Jika merasa belum puas mengeluarkan emosi kita melalui bercerita kepada teman, KawanWH perlu ingat bahwa ada berbagai fasilitas layanan profesional yang siap membantu meringankan beban emosi yang dirasakan.

Mas YB menjelaskan tantangannya sebagai konselor adalah budaya untuk melakukan self diagnosis. Self diagnosis ini cukup memperkeruh kondisi kesehatan mental seseorang yang tidak dipantau oleh seorang psikolog profesional. Mas YB memberikan saran ketika kita memang merasa ada yang “aneh” dalam diri kita, sebaiknya segera pergi menemui orang profesional, entah itu seorang psikolog atau psikiater. Yang penting adalah untuk tidak melakukan self diagnosis!

Mas YB menegaskan peran psikolog sendiri adalah untuk membantu client-nya dalam hubungan timbal balik untuk mencapai ketenangan dan mengupayakan perubahan kepada kesehatan mental yang lebih baik. Perlu diingat bahwa seorang psikolog tidak akan memaksa sang client untuk berubah, tetapi client sendiri yang perlu menyadari dulu bahwa ia harus dan mampu berubah demi kebaikan dirinya sendiri. 

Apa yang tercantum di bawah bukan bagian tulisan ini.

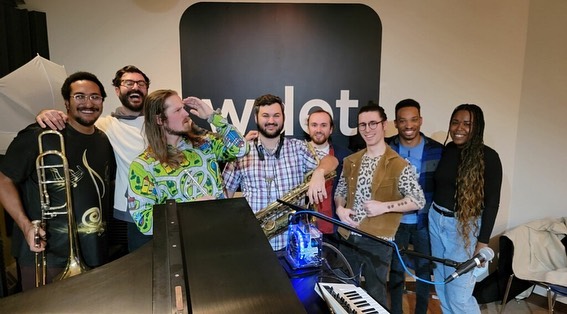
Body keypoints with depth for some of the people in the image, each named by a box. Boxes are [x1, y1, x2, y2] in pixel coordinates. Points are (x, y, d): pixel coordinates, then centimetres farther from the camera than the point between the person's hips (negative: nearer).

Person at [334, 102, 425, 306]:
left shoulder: (399, 165, -10)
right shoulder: (350, 162, 6)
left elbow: (419, 201, -9)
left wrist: (384, 206, -20)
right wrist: (340, 208, -6)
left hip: (378, 240, -5)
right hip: (348, 236, 5)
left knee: (375, 294, 11)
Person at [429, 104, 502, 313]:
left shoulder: (488, 157, -11)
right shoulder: (446, 150, 3)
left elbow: (492, 202, -9)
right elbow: (436, 187, 8)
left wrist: (483, 241, -10)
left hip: (464, 226, -5)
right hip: (436, 220, 5)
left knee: (459, 293, -3)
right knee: (442, 287, 15)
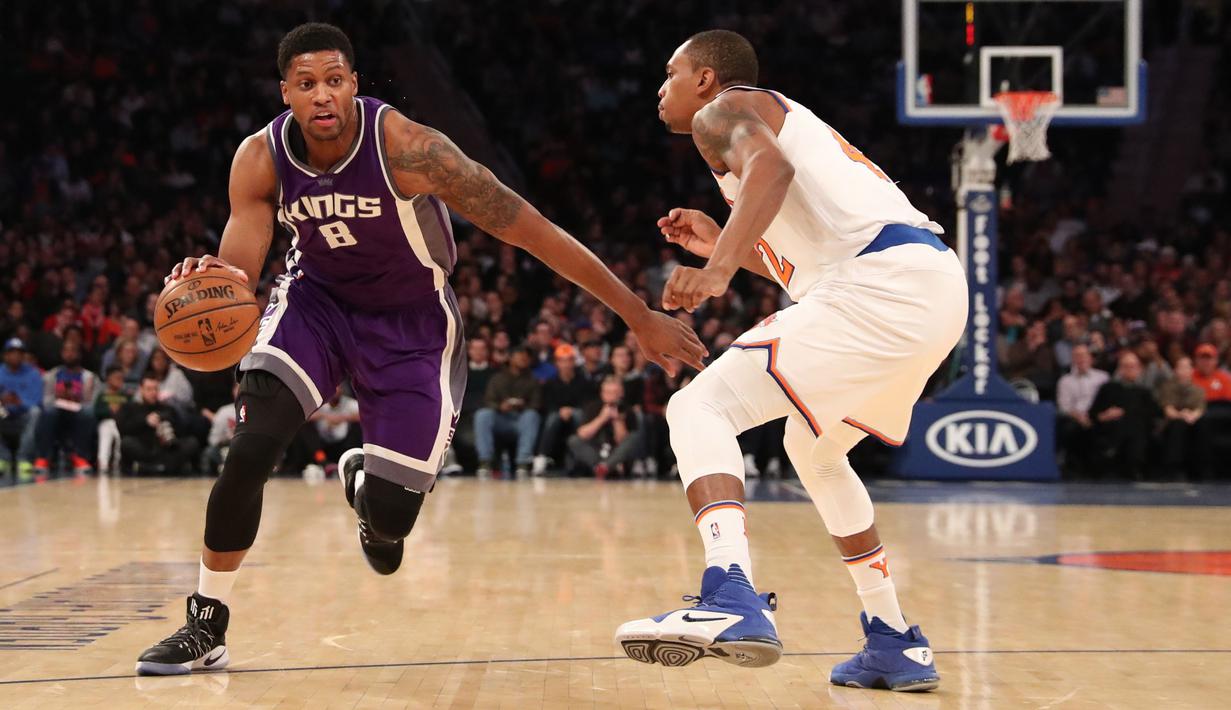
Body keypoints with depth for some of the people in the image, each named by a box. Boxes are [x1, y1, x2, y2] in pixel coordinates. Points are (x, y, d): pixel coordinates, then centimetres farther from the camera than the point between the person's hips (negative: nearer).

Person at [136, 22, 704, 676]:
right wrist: (210, 279, -46)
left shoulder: (405, 147, -30)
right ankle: (206, 627, -3)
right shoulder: (261, 159, -18)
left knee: (391, 517, -7)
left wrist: (641, 317, -28)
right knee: (249, 450, -21)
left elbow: (532, 230, -28)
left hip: (412, 323, -2)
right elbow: (237, 271, -17)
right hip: (317, 299, 2)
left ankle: (364, 480, 35)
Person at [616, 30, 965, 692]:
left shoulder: (723, 110, 7)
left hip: (882, 284, -9)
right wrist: (722, 245, 33)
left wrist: (719, 270, -31)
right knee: (813, 449, 29)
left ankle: (732, 599, -34)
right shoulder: (783, 121, 35)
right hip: (938, 284, 9)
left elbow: (770, 167, -18)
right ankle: (895, 644, 28)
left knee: (699, 408, -12)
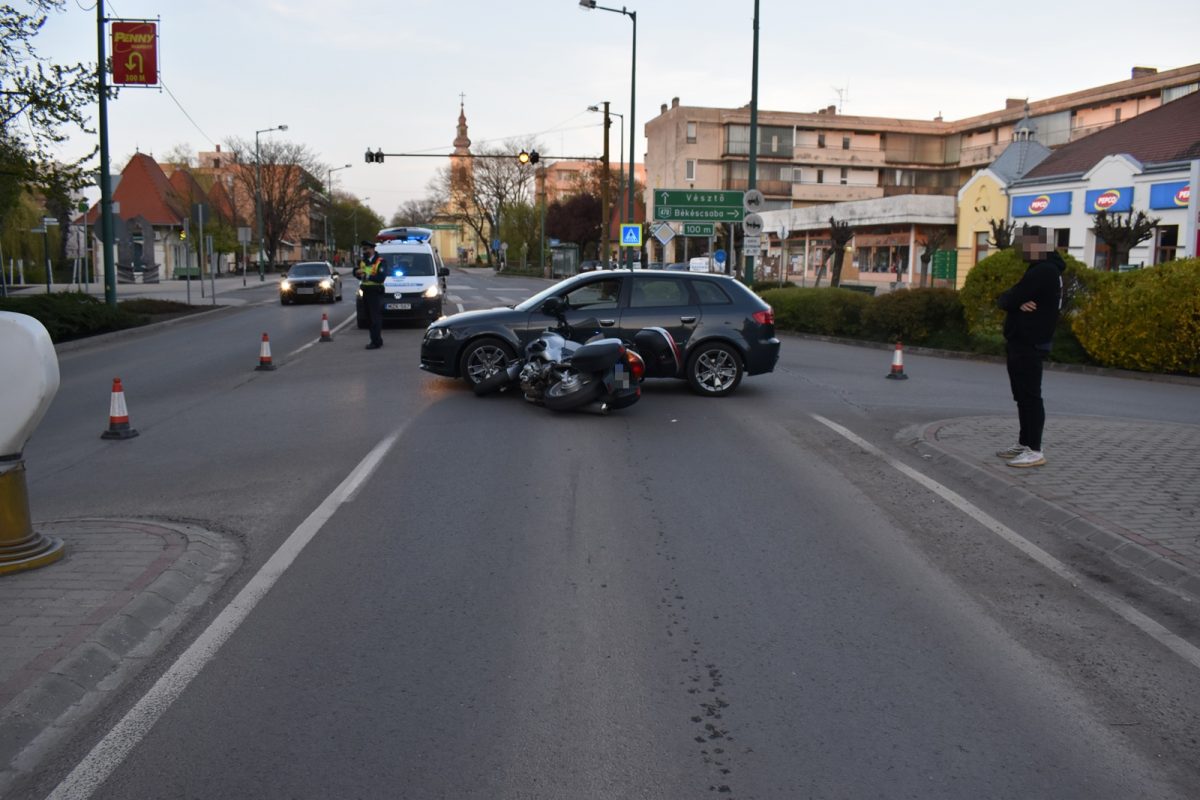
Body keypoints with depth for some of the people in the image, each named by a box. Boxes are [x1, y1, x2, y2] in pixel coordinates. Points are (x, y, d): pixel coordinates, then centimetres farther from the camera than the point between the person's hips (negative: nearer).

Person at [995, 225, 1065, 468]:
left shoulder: (1043, 271, -18)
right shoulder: (1042, 269, 18)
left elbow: (1007, 300, -21)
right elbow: (1011, 299, 11)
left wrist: (1009, 299, 1)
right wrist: (1018, 302, -10)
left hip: (1029, 344, -11)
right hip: (1023, 343, 11)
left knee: (1030, 396, -9)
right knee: (1023, 396, 14)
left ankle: (1035, 451, -8)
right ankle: (1024, 444, 21)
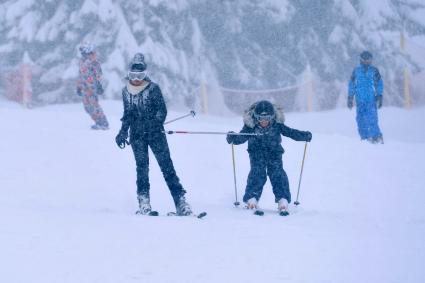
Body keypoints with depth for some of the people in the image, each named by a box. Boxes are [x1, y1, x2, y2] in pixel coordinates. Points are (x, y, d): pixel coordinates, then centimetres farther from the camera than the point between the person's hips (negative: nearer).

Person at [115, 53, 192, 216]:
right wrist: (123, 132, 11)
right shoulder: (126, 91, 11)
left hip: (155, 134, -3)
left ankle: (181, 202, -9)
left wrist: (155, 123, -18)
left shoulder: (153, 88, -2)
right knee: (141, 167, -3)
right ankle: (144, 203, 0)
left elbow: (162, 110, -5)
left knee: (166, 166, -7)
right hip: (137, 136, 3)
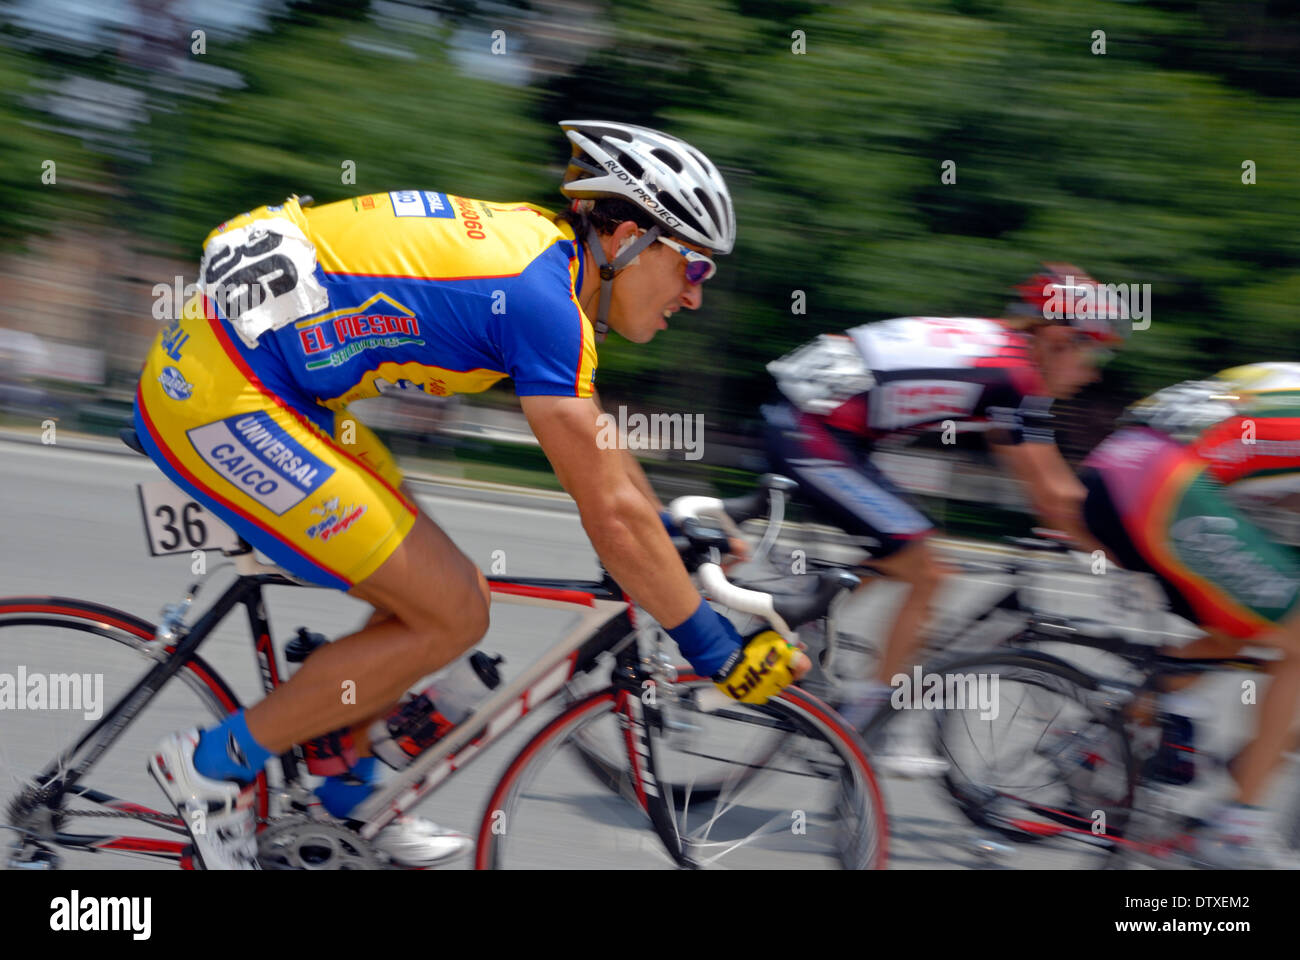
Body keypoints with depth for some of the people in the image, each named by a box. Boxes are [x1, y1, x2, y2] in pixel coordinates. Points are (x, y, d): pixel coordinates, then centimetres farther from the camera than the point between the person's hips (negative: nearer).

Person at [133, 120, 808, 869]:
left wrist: (682, 544, 32)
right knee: (451, 619, -6)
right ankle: (216, 762, 4)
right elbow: (611, 512, -16)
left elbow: (601, 447, 25)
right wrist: (718, 651, -8)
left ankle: (346, 790, 29)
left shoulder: (539, 248, 11)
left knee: (435, 596, 14)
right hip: (221, 399, -10)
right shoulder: (539, 295, -18)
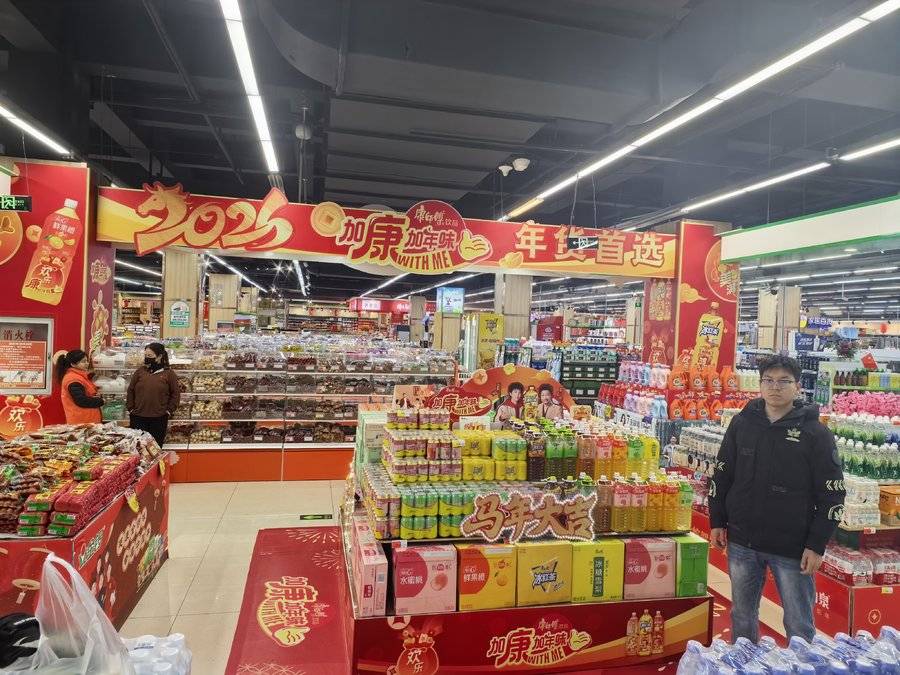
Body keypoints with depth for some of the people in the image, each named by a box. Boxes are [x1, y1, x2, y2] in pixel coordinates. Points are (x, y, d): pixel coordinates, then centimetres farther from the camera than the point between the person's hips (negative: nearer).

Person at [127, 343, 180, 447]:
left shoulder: (169, 373, 0)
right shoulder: (140, 371, 7)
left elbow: (175, 394, 2)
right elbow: (130, 390, 12)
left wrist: (169, 410, -3)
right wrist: (130, 408, 5)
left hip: (159, 419, -2)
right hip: (138, 417, 2)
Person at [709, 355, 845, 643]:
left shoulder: (816, 432, -6)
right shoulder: (742, 423, 3)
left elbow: (832, 494, -5)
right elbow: (721, 476, 10)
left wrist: (817, 545, -9)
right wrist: (717, 522, 7)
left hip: (793, 548, -3)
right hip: (742, 543, 3)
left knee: (799, 627, 7)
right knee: (742, 616, 16)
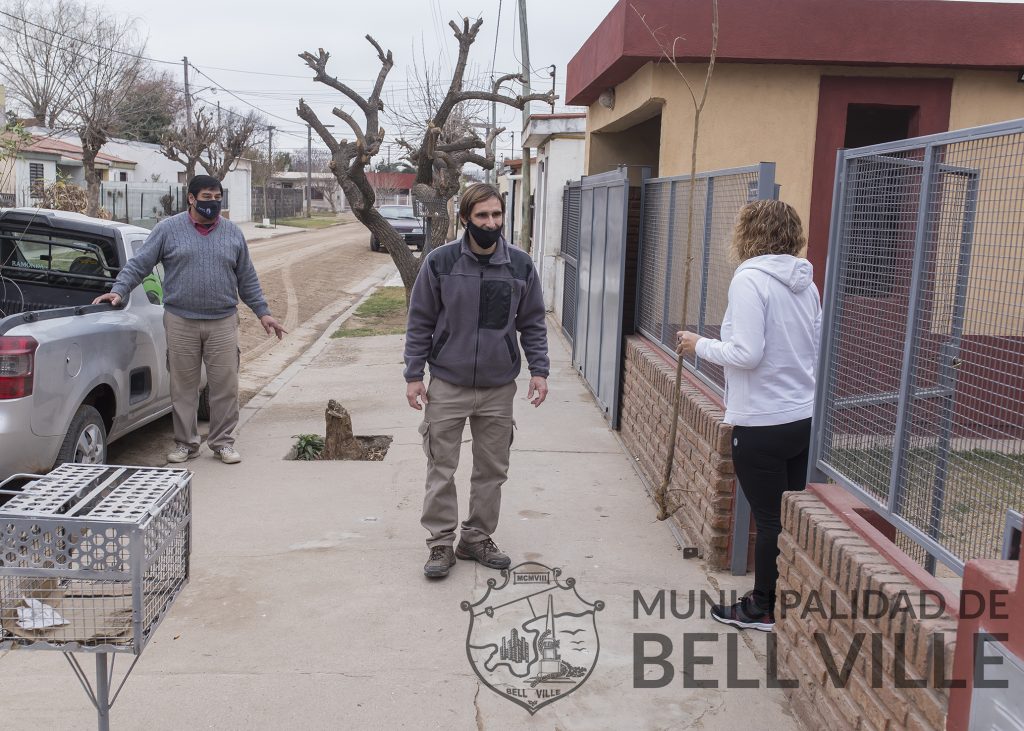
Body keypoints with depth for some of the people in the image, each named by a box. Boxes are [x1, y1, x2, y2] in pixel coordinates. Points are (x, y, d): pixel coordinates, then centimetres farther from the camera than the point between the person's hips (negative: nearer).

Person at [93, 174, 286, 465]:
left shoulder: (233, 233, 9)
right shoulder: (168, 229, 2)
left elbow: (247, 278, 14)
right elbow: (139, 264, 3)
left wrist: (262, 312, 11)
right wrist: (119, 290, -10)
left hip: (223, 323, 1)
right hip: (180, 322, -1)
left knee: (225, 385, 1)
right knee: (183, 386, 5)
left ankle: (223, 442, 14)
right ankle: (185, 443, 17)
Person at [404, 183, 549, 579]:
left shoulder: (520, 264, 0)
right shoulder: (440, 261, -6)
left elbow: (533, 323, 7)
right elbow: (420, 322, -1)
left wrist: (539, 370, -2)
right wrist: (414, 375, -5)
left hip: (498, 386, 2)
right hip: (447, 384, -2)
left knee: (492, 470, 11)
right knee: (441, 469, 4)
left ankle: (478, 538, 27)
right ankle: (441, 543, 17)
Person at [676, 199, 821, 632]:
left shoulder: (750, 280, -14)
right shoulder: (806, 283, 9)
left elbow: (746, 354, -20)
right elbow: (816, 350, 15)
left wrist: (700, 345, -5)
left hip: (762, 423, -7)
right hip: (806, 417, 7)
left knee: (768, 520, 5)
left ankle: (763, 609, 20)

Untuk memahami peran psikolog, mas YB bercerita mengenai pengalaman yang pernah ia lalui dalam menangani kasus-kasus kesehatan mental. Secara garis besar, mas YB sering mendapati orang-orang yang menceritakan masalah akademik. Usut punya usut, ternyata mereka memiliki permasalahan yang lebih mendalam dan mengakar pada dirinya.

It’s Okay to Not Be Okay

Akhir kata, Mas YB menyemangati mereka yang masih harus bergelut dalam diri dengan dua pesan. Pertama, kita perlu menerima segala aspek kehidupan, baik keindahannya juga keburukannya karena semua itu adalah bagian dari perjalanan hidup yang telah ditetapkan. Kedua, Mas YB mengingatkan untuk tidak melupakan mengapresiasi diri sendiri. Apapun masalah yang pernah dilalui, itulah yang membentuk diri kita saat ini. Namun, penting diingat juga bahwa akan selalu ada bantuan dari orang lain yang siap membantu kita, entah itu sekadar menjadi pendengar dan memberi dukungan moral atau turun tangan dan langsung membantu kita! Ingat, kita tidak sendiri. Akan ada dukungan dari orang-orang di sekitar kita. Apabila perlu, jangan segan untuk menyapa para konselor psikologi di LPH Unpar yang tidak dikenakan biaya ataupun kalian bisa mencari bantuan terdekat!